Rivian Automotive is entering what Baird analyst Ben Kallo calls “the year of the R2,” prompting an upgrade to Buy on expectations that 2026 will mark a pivotal new product cycle for the electric vehicle maker. The mid‑2026 launch of the R2 SUV from Rivian’s Normal, Illinois plant is central to the thesis, as it should move the brand into a lower price bracket around $45,000, opening up a much larger addressable market and potentially accelerating demand. Kallo believes that with EV tax credit uncertainties largely behind the sector, generalist investors may return to the story as R2 deliveries ramp in the back half of 2026 and fleet deals for Rivian’s commercial van (RCV) add further upside. Liquidity, a key concern for many EV startups, looks more manageable with $7.1 billion of cash at the end of the third quarter, access to a $6.6 billion Department of Energy loan to fund the Georgia plant, and additional capital expected from a joint venture with Volkswagen as technology milestones are met. Reflecting higher conviction in Rivian’s growth and brand strength, Baird lifts its price target to $25 from $14, valuing the company at a premium multiple to both legacy automakers and EV peers on the view that this is still a long‑duration, high‑growth story—albeit a speculative one.

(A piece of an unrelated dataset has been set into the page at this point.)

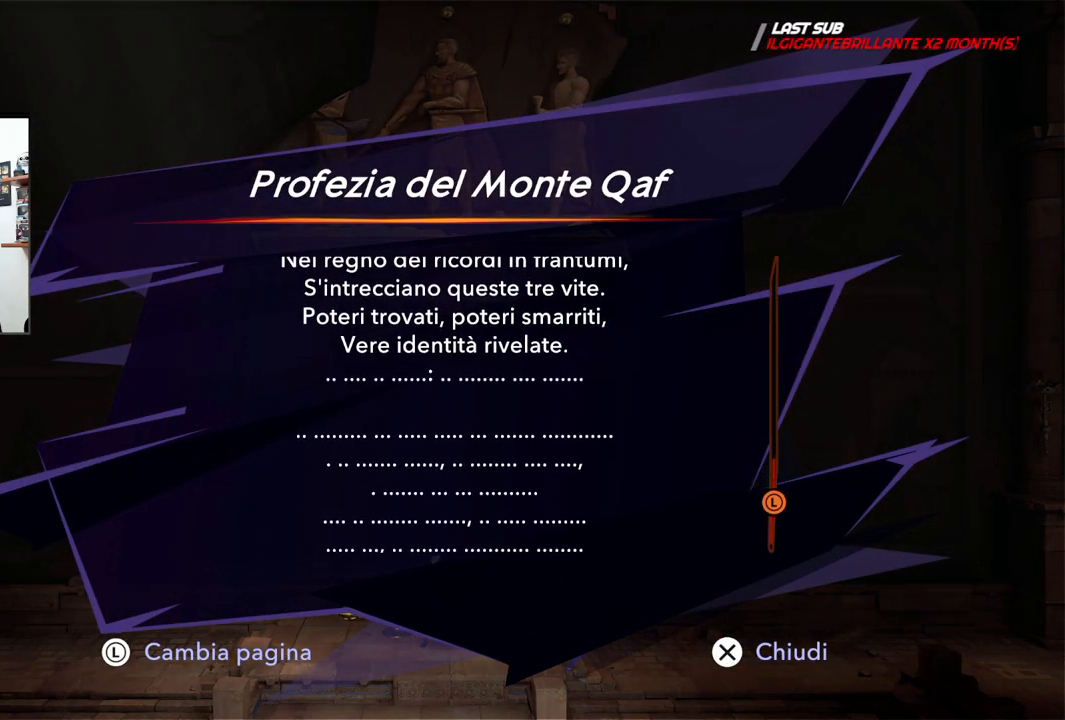
{"dt_ms": 500, "buttons": [], "left_stick": "up", "right_stick": "center", "events": [[250, "left_stick", "center"], [383, "left_stick", "up"]]}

PayPal Holdings is facing a much colder reception, with Morgan Stanley’s James Faucette downgrading the payments pioneer to Sell amid mounting worries that its core branded checkout business is slowly eroding. The report describes PayPal as a “melting ice cube,” arguing that technical and strategic fixes to its online checkout integrations will be slow and complex, limiting its ability to regain lost share to newer rivals and seamless alternatives embedded directly into merchant platforms. Faucette forecasts sluggish total payment dollar growth through 2028, driven by ongoing share loss, pressure on take rates as competition intensifies, and continued under‑monetization of Venmo despite its large user base. The bank also warns that the current market enthusiasm around “agentic” AI‑driven finance tools could become an overhang if PayPal is seen as lagging in translating AI narratives into tangible competitive advantages and earnings. With margins and earnings estimates revised down and few near‑term catalysts to change the story, Morgan Stanley cuts its rating to Underweight with a $51 price target, signaling that investors may find better risk‑reward elsewhere in the booming payments and fintech landscape.